Gabriel Boric nimmt an nicht-öffentlichen Treffen mit Frente Amplio-Mitgliedern teil

Der ehemalige Präsident Gabriel Boric hat im Rahmen des ideologischen Kongresses der Frente Amplio an Treffen hinter verschlossenen Türen mit Basis-Mitgliedern teilgenommen. Ziel dieser Zusammenkünfte ist es, die Prinzipien, Bündnisse und die Rolle der Partei in der Opposition nach der Wahlniederlage zu definieren. Auch andere ehemalige Regierungsvertreter wie Giorgio Jackson und Javiera Toro schließen sich verschiedenen Gruppen an.
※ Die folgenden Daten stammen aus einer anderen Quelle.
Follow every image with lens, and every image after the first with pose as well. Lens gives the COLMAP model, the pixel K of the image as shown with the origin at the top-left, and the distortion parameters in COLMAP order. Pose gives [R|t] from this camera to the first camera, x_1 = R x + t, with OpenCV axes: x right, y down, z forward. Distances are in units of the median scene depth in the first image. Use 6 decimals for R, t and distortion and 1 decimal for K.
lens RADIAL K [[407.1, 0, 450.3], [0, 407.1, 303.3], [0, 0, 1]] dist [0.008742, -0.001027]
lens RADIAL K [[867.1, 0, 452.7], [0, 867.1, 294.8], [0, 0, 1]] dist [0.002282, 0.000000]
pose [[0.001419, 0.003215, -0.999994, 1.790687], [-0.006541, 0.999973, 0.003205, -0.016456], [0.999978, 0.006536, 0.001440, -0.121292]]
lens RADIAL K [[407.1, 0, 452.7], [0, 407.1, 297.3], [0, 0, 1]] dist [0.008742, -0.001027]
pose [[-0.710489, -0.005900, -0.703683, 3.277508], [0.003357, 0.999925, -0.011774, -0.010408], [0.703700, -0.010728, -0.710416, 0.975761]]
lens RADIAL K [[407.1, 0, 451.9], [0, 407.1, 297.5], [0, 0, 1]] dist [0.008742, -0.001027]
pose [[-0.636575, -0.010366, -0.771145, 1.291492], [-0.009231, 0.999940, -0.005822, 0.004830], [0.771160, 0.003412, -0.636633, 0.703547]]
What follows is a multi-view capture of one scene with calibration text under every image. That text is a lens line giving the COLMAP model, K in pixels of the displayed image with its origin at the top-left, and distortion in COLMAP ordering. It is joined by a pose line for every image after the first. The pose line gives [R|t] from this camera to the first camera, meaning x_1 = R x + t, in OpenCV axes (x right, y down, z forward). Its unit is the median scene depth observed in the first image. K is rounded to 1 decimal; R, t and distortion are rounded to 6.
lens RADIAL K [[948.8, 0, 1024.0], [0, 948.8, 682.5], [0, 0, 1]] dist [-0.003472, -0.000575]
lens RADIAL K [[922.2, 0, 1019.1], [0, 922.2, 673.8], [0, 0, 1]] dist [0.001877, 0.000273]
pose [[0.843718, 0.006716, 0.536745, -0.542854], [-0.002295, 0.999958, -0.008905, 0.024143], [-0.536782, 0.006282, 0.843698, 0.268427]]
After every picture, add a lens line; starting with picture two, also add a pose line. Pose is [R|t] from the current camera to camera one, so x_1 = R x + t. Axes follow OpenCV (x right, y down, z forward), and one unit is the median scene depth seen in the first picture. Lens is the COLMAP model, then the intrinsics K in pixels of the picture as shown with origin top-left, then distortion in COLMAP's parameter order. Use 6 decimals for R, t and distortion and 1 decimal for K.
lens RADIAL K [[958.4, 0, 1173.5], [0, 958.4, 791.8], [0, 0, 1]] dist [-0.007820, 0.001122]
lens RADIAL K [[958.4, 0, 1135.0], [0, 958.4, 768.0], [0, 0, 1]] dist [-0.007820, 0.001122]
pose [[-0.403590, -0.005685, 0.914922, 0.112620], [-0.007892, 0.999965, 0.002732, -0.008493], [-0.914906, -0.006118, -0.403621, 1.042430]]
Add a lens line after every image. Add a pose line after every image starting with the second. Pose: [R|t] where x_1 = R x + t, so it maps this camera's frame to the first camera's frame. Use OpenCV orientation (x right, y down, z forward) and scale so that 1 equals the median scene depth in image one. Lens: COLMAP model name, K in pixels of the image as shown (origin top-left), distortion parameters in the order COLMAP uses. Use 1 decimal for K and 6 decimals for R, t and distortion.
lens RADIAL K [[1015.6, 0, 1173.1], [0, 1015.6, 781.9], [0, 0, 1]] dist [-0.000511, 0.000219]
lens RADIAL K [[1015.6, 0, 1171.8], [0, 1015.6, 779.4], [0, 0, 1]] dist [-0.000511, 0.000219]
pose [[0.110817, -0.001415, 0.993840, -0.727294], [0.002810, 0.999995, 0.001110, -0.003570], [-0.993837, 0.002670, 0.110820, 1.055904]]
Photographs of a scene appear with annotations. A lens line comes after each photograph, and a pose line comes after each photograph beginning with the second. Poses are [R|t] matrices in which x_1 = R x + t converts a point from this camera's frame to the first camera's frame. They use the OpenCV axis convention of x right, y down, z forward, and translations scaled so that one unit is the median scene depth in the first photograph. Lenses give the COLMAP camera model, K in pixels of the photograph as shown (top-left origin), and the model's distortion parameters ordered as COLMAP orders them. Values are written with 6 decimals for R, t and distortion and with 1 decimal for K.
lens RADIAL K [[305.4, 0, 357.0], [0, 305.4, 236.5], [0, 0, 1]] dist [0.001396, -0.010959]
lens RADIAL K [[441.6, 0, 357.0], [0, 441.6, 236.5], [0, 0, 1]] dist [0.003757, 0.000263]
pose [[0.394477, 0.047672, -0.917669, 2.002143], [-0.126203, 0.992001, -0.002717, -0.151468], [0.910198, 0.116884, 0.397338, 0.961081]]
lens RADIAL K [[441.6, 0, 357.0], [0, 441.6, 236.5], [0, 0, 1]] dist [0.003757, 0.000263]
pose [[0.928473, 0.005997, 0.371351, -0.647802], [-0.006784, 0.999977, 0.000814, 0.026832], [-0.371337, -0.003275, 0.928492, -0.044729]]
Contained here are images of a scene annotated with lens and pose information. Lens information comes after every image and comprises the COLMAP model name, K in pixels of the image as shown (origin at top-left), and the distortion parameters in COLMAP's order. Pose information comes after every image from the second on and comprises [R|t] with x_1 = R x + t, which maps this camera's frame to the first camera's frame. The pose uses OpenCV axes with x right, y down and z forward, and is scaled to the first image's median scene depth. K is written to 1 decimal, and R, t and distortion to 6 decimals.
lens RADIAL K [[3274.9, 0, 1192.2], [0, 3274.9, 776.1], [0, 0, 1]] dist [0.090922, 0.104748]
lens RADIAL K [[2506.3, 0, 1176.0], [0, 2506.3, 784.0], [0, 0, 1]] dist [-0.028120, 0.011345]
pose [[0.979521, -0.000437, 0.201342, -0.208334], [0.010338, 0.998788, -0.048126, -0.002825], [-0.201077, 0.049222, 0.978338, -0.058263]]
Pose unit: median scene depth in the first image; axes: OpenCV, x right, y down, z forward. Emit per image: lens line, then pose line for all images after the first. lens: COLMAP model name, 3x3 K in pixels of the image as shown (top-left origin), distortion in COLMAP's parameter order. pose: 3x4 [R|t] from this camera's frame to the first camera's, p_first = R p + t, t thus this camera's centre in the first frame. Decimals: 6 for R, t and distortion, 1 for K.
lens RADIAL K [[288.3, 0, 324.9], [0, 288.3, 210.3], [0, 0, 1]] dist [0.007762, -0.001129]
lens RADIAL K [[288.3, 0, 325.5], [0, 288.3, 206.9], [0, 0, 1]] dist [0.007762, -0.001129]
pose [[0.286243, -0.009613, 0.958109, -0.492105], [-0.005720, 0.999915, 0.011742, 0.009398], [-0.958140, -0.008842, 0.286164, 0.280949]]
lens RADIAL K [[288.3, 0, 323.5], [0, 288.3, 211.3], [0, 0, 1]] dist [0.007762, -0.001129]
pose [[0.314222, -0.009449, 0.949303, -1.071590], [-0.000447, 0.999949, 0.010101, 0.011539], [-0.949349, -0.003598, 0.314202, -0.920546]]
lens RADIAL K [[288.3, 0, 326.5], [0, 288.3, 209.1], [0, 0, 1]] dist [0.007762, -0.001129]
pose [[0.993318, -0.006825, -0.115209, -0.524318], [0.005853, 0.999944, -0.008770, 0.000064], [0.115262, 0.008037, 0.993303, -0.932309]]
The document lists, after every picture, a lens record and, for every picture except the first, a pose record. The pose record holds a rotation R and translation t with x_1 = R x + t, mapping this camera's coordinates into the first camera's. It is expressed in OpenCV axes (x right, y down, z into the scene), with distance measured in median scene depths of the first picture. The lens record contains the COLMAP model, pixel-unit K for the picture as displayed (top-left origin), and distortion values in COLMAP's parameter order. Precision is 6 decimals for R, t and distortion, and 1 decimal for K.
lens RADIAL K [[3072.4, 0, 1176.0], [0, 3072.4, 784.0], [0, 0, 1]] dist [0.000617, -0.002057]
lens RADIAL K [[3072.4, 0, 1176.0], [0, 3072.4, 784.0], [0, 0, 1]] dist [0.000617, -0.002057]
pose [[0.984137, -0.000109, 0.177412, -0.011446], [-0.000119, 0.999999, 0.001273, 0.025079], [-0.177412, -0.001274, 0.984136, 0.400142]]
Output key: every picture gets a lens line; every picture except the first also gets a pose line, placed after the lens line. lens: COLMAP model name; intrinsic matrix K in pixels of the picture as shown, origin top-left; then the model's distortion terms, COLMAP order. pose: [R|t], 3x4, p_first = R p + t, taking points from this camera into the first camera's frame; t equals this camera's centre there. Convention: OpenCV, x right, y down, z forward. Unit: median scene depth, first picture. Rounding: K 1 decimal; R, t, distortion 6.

Der ehemalige Präsident Gabriel Boric nahm an zwei Unidades Congresales (UCON)-Treffen der Frente Amplio teil. Das erste fand am 11. April im Sektor Pedro Alarcón in der Gemeinde San Miguel statt, das zweite am 22. April im Sektor Chiloé. Boric tauschte sich zwei Stunden lang mit Basis-Mitgliedern aus und diskutierte über die Amtsführung seiner Regierung sowie die Wahlniederlage im Dezember, durch die José Antonio Kast zum Präsidenten gewählt wurde.

Der ideologische Kongress der FA begann am 21. März an der Universidad de Santiago und endet im Juni mit einem nationalen Plenum. Der Vorstand unter der Leitung von Constanza Martínez bildete in den verschiedenen Gemeinden 250 Gruppen von jeweils 15 bis 20 Mitgliedern. Ehemalige Amtsträger wie Ex-Minister Giorgio Jackson (per Zoom aus Barcelona), Francisco Figueroa in Ñuñoa und Javiera Toro in Santiago beteiligen sich an diesen horizontalen Austauschformaten.

Die Diskussionen reflektieren die Geschichte der Partei ausgehend von den Studentenbewegungen und zielen darauf ab, Prinzipien wie Feminismus, Sozialismus und Ökologie zu vereinfachen und unnötige „Ismen“ zu streichen. Ein Mitglied äußerte: „Was für die Frente Amplio heute am wichtigsten ist, ist der Aufbau eines Landesprojekts, das für die Mehrheiten Sinn ergibt. Nicht in Zeiträumen von vier Jahren denken, sondern in 20.“ Ein Parlamentarier fügte hinzu: „Wir müssen über den studentischen Kampf hinauswachsen, um die breiten Bevölkerungsschichten zu repräsentieren.“

Nächste Woche wird der Vorstand einen ersten Bericht über den von Javier Ahumada geleiteten Prozess erhalten. Eine abschließende Runde zu möglichen Bündnissen mit dem Socialismo Democrático oder der Partido Comunista steht noch aus und wird die Vorstandswahl im August beeinflussen.